Syrische moeder wacht in eenzaamheid

‘Syrische moeder wacht in eenzaamheid op haar kinderen’

Ik staarde een keer op van mijn mobieltje. We waren de enige twee wachtenden in de garage. Aan de houten tafel zat hij de papieren krant na te pluizen. Ik de digitale.

Op het moment dat ik mijn koetjes en kalfjes-reactie klaar had ging de monteur tegenover mij verder.

‘Die zitten ergens in Griekenland.’

‘Daar is het ook mooi,’ zei ik een beetje lollig.

‘Ik begrijp het niet hoor,’ vervolgde hij. ‘Waarom moet dat nu allemaal hier naartoe?’

Ik opende mijn mond maar viel even stil. Waar ik iets wilde zeggen over hoe moeilijk dat wel niet moest zijn voor een moeder. Alleen hier in Nederland en haar kroost verdeeld in Damascus en Griekenland zo begreep ik van de monteur tegenover mij.

Hij nam een slok van zijn koffie. Zijn met olie bevlekte vingers duwden het plastic bekertje half in elkaar. Lompigheid of verontwaardigdheid? Het gaf mij tijd om mezelf weer terug in het lood te slaan.

‘Kennelijk vind ze het hier mooi,’ mompelde ik een beetje.

Het was vroeg en ik had eigenlijk niet zoveel zin in deze onverwachtse draai in het gesprek. Of eigenlijk had ik het misschien wel ergens kunnen verwachten, maar was ik te moe om dit niet te beseffen.

‘Heeft ze ook nog zo’n mobieltje en een rijtjeshuis.’

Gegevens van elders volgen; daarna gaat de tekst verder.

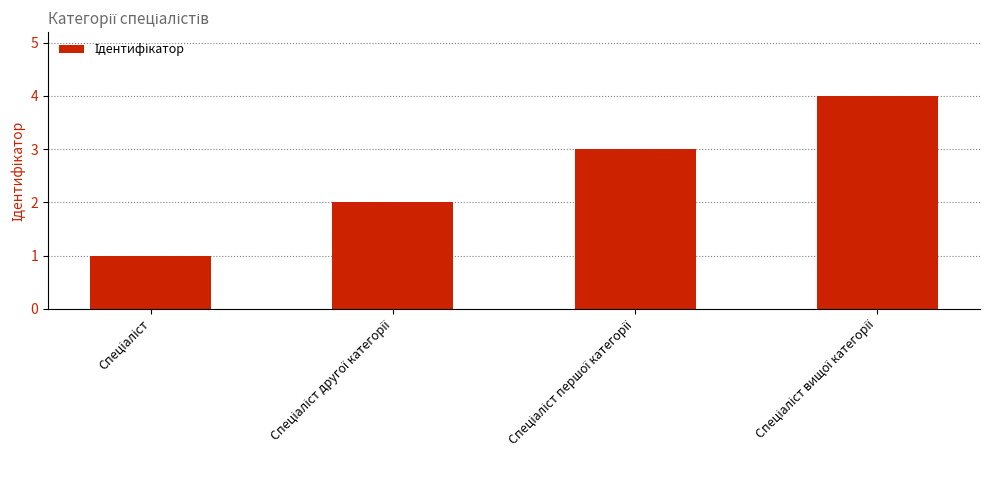

Count the number of categories in the chart.

4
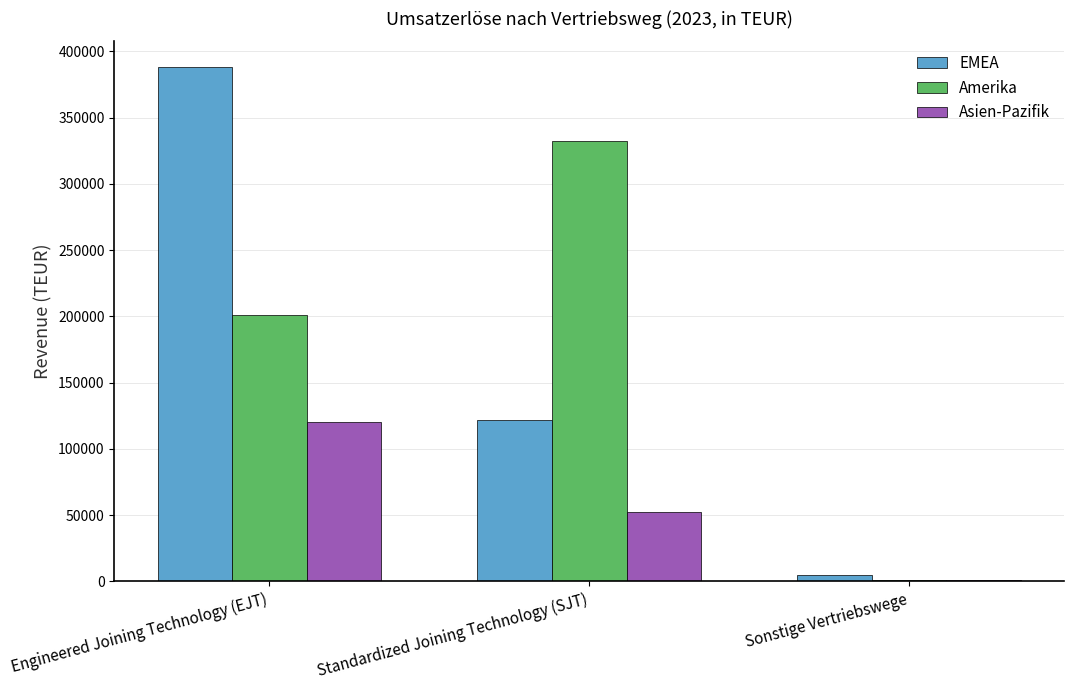

What is the maximum value for EMEA?

388148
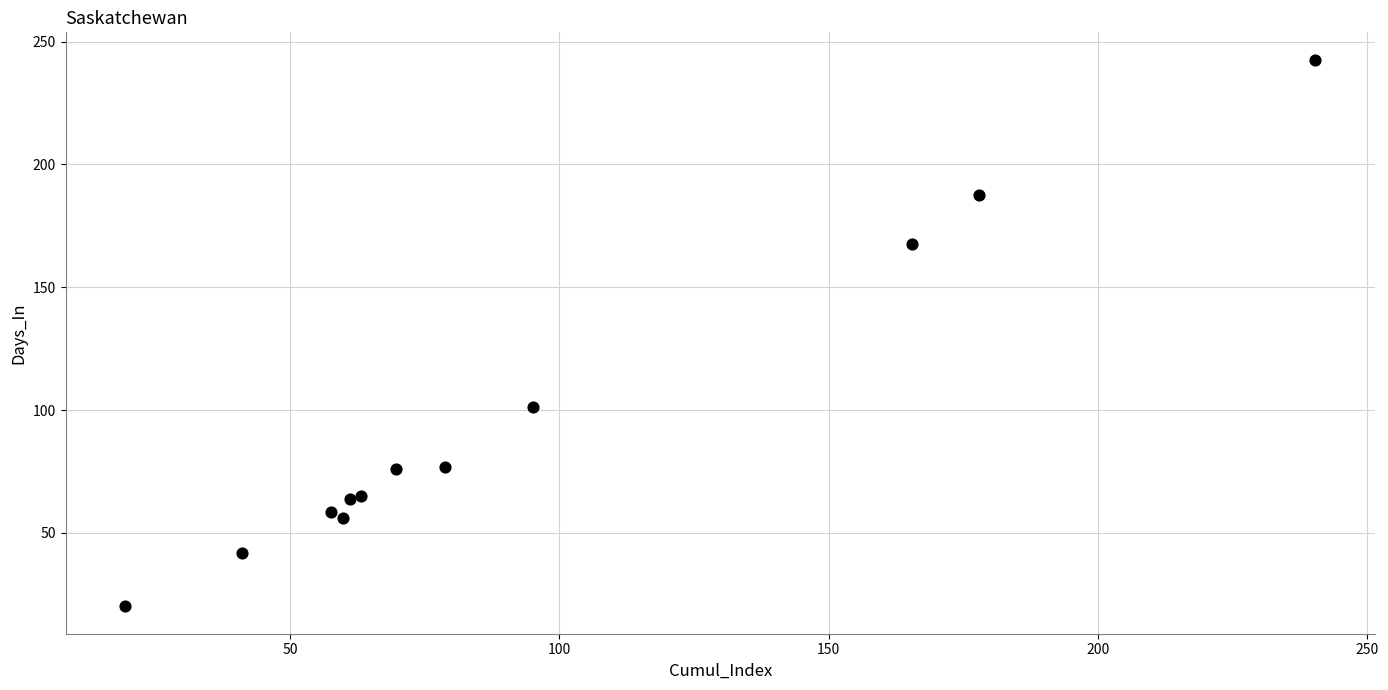

What Y value in the scatter plot is closest to 131?

101.4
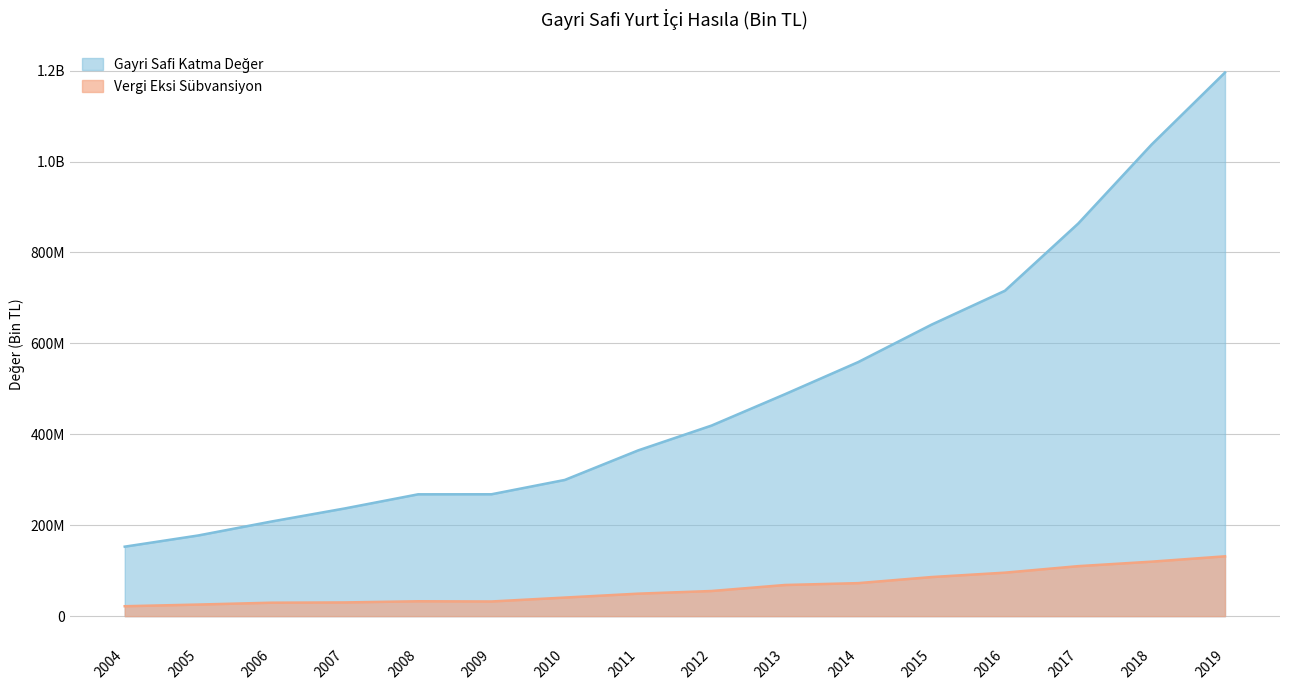

The Vergi Eksi Sübvansiyon series shows 11523548 at 2010. True or false?

False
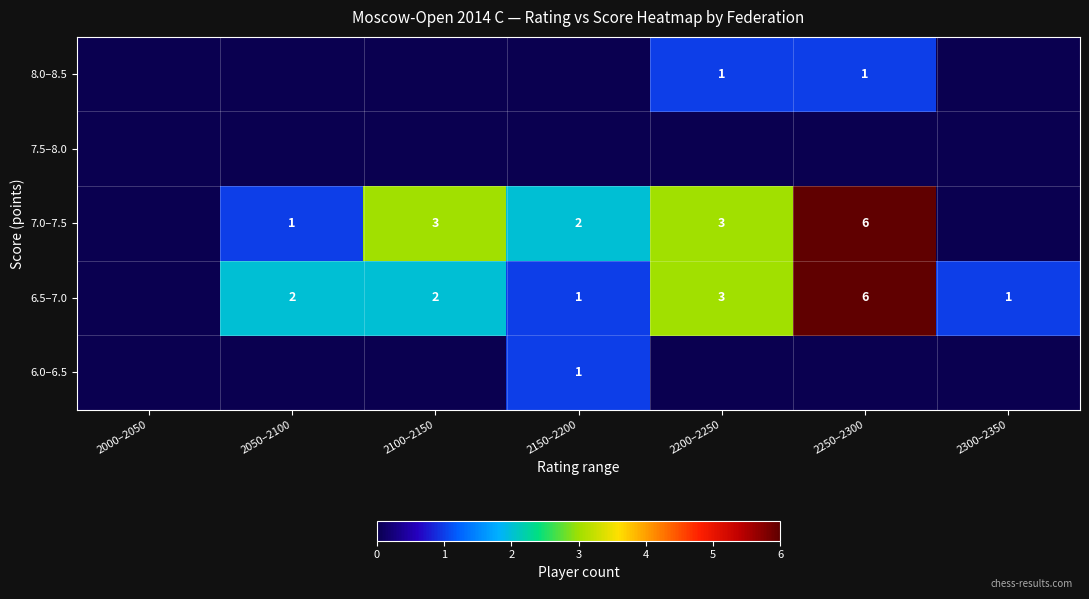

What is the spread (max minus min) of values at 2200–2250?

3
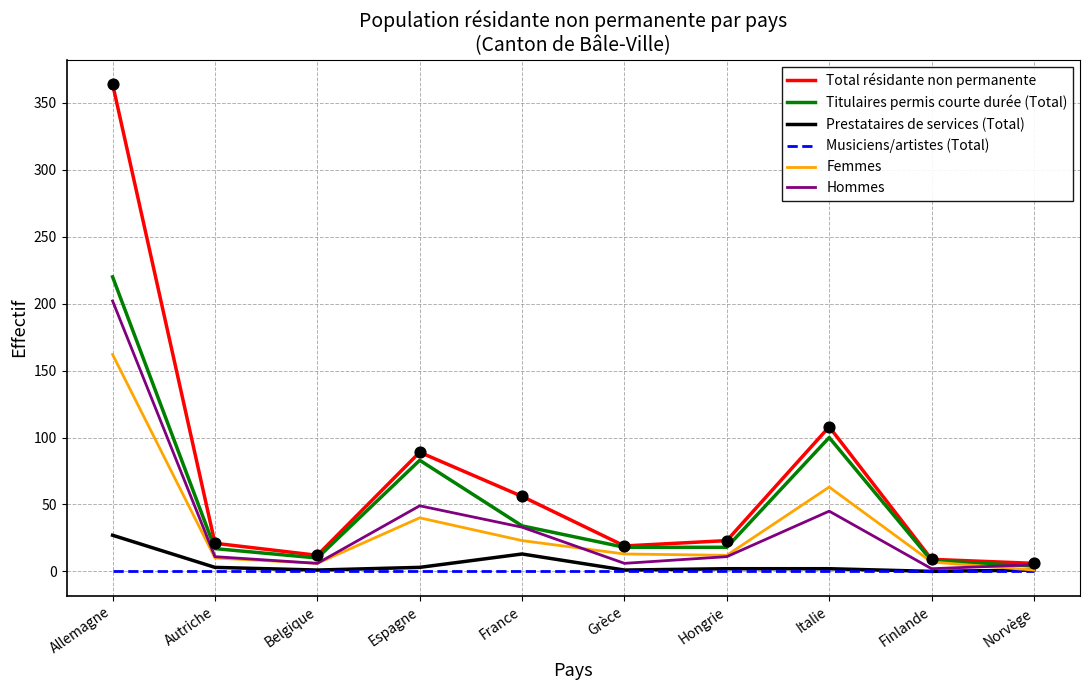

Which series has the largest total across all categories?

Total résidante non permanente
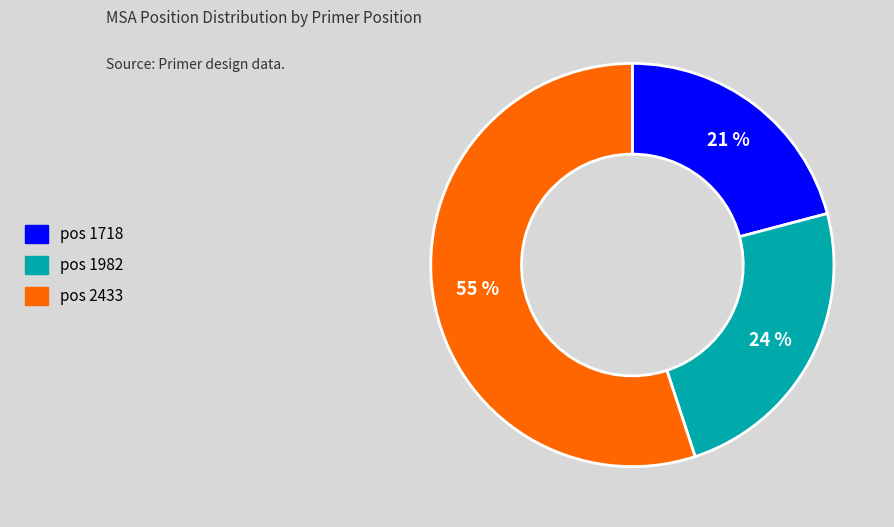

To the nearest percent, what is the average slice percentage?

33%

Ja, dacht ik, we kunnen haar moeilijk in de vuilniscontainer laten wonen, maar goed.

‘Dat hebben wij allemaal betaald.’

Ik nipte van mijn koffie en bedacht hoe ik hier op moest reageren.

‘Ze kan wel met haar kinderen die ze al een hele tijd mist praten nu.’

‘Ja, maar moet dat hier? Ze kunnen dat toch ook gewoon in Syrië doen?’

Nou gewoon, gewoon, dacht ik.

‘Ze maken er zelf zo’n zooitje van. Dat zal nooit anders worden daarzo.’

Het Midden Oosten is inderdaad wel een bron van onvriendelijkheden, maar of deze Syrische moeder hier nu de oorzaak van is?

‘En dan hier maar een telefoon en geld krijgen.’

Een andere monteur keek om het hoekje van de kantine.

‘Meneer Ziet, U mag de auto meenemen. Hij is klaar.’

Ik slokte mijn laatste koffie naar binnen en zei gedag tegen de monteur met zijn inmiddels verfrommelde plastic bekertje.

‘Misschien komt ze binnenkort wel haar auto hier laten repareren,’ grapte ik.

En dan ben ik benieuwd of je ze weigert, dacht ik er achteraan.